Article —

# Newest Rat Rod now with backdrop !+ Contest !



## 1scalevolvo (Feb 5, 2004)

:wave: Greetings all !

Another RatRod hits the street ! Patched up, bondo'd & new front quarter panel from a parted out 300SLR welded on. R/h headlight cover missing, hood dented & twisted & surface rust. Stilll, # 17 is once more ready for battle ! Check out those army surplus steel wheels !
I also found some great back drops for dispaying my cars with a spare track "Customised" for Rat Rod road duty !
Now for the contest ! First things first ! Sorry, but the illustrated # 17 is NOT the prize but you can still win your own primered "Rat Rod" body kit !
Simply be the first to identify the building in the rear AND the city it is in !
Good luck !

Neal :dude: 

Perhaps the next step is customising my racing set with a whole "Rat Rod City" theme ! LOL !
:tongue: SOMEBODY STOP ME !


----------



## WesJY (Mar 4, 2004)

Mannn!! it looks cool.. i'm jealous that you have time to do them!!! keep them coming!! :thumbsup:

Wes


----------



## JordanZ870 (Nov 25, 2004)

I think the building is the Aurora Plastics Corporation in West Hempstead NewYork!

Somebody stop you??? hell NO! Keep building and sharing these alsphalt beasties! :thumbsup:


----------



## scratch (May 16, 2005)

*Like it!*

volvo1:1,

_Really _ like what you did to the Mercedes parted rat rod ... as I have other rides you post.

Cheers,
Jas


----------



## roadrner (Jul 21, 1999)

What did it hit, a deer? That is blood on the hood right? Looks great Neal! :thumbsup: :thumbsup: rr


----------



## JordanZ870 (Nov 25, 2004)

Data —
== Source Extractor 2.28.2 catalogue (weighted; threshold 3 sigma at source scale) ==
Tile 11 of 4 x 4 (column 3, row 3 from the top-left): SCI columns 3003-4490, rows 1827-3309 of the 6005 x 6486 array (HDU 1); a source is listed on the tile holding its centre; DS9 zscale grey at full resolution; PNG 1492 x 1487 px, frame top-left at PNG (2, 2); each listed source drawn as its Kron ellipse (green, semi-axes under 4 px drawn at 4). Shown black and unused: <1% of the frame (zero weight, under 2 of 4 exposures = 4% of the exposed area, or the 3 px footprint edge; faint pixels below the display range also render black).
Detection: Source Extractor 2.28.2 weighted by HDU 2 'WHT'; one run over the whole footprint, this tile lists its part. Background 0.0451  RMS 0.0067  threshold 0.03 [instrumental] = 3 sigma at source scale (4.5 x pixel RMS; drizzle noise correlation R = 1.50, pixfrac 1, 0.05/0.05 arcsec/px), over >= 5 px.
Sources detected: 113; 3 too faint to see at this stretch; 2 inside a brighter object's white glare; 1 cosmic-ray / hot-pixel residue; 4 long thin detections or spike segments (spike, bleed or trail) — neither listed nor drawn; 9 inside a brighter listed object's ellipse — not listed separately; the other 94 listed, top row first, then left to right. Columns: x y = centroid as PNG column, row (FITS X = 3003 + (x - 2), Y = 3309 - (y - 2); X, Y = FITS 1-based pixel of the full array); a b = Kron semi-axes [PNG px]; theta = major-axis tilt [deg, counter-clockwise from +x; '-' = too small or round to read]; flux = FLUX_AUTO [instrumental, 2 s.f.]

Requirements —
a) Decide whether each statement agrees with the rat rod thread, answering yes or no and quoting the deciding words: (i) the new front quarter panel came from a parted out 300SLR; (ii) the illustrated # 17 is the contest prize; (iii) the right-hand headlight cover is missing.
b) Repeat the stretch of the rat rod thread from "# Newest Rat" through "city it is in !", swapping "hood" for "bonnet".
c) Answer these questions from the rat rod thread:
(i) What number does the rat rod carry?
(ii) What building and city does JordanZ870 name for the contest?
(iii) What does roadrner ask about whether it is on the hood?
The material stands apart from the rat rod thread.

Per-task answers —
a)
(i) Yes: "new front quarter panel from a parted out 300SLR welded on"
(ii) No: "Sorry, but the illustrated # 17 is NOT the prize"
(iii) Yes: "R/h headlight cover missing"

b)
# Newest Rat Rod now with backdrop !+ Contest !



## 1scalevolvo (Feb 5, 2004)

:wave: Greetings all !

Another RatRod hits the street ! Patched up, bondo'd & new front quarter panel from a parted out 300SLR welded on. R/h headlight cover missing, bonnet dented & twisted & surface rust. Stilll, # 17 is once more ready for battle ! Check out those army surplus steel wheels !
I also found some great back drops for dispaying my cars with a spare track "Customised" for Rat Rod road duty !
Now for the contest ! First things first ! Sorry, but the illustrated # 17 is NOT the prize but you can still win your own primered "Rat Rod" body kit !
Simply be the first to identify the building in the rear AND the city it is in !

c)
(i) # 17
(ii) The Aurora Plastics Corporation in West Hempstead NewYork
(iii) Blood